Pani patti is an alternate accent/style of reciting the Quran, compared with the traditional Arabic or Egyptian accent. Pani patti accent is specific to India and Pakistan and is limited in the sub-continent region only. Although, even in the sub-continent it is not as popular as the traditional style of recitation.

Verses of the Quran are recited in homogeneous tone with a little variation. The graph of tone, in every verse, rises after the start, then keeps its typical melody for a while, and falls symmetrically at the end. This style of recitation is considered to be very rhythmic and melodic.

It is supposed to have been originated in the region of Panipat in India.

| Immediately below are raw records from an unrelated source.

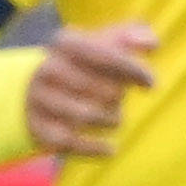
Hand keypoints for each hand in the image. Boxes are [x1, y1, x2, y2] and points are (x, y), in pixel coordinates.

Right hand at [23, 22, 156, 156]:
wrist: (33, 91)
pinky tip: (110, 148)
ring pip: (90, 115)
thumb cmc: (84, 65)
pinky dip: (98, 148)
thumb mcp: (103, 44)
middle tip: (116, 97)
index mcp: (65, 43)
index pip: (105, 55)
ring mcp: (39, 100)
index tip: (150, 83)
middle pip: (104, 89)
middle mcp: (47, 69)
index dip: (133, 70)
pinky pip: (73, 143)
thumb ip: (132, 37)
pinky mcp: (39, 129)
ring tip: (112, 117)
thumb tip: (152, 43)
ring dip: (112, 119)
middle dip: (118, 96)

In Pakistan, there are many madrassas in Multan and Faisalabad that teach pani patti.

Schools
 Qari Altaf, Jamia Masjid Khulfia-e-Rashdeen, G-9/2 Islamabad
 Masjid Rana Market F-7, Islamabad
 Jamia Faredia, Islamabad
 Darul Uloom Ashab-e-Suffah Asif Town Jauharabad(Khushab).
 Jamia Darul Quran, Muslim Town, Faisalabad 
 Jamia Zia ul Quran(Bagh Wali Masjid), Model Town, Faisalabad
 Jamia Rahimiya Faiz-e-Aam, mehrabadi , G-11 , Islamabad.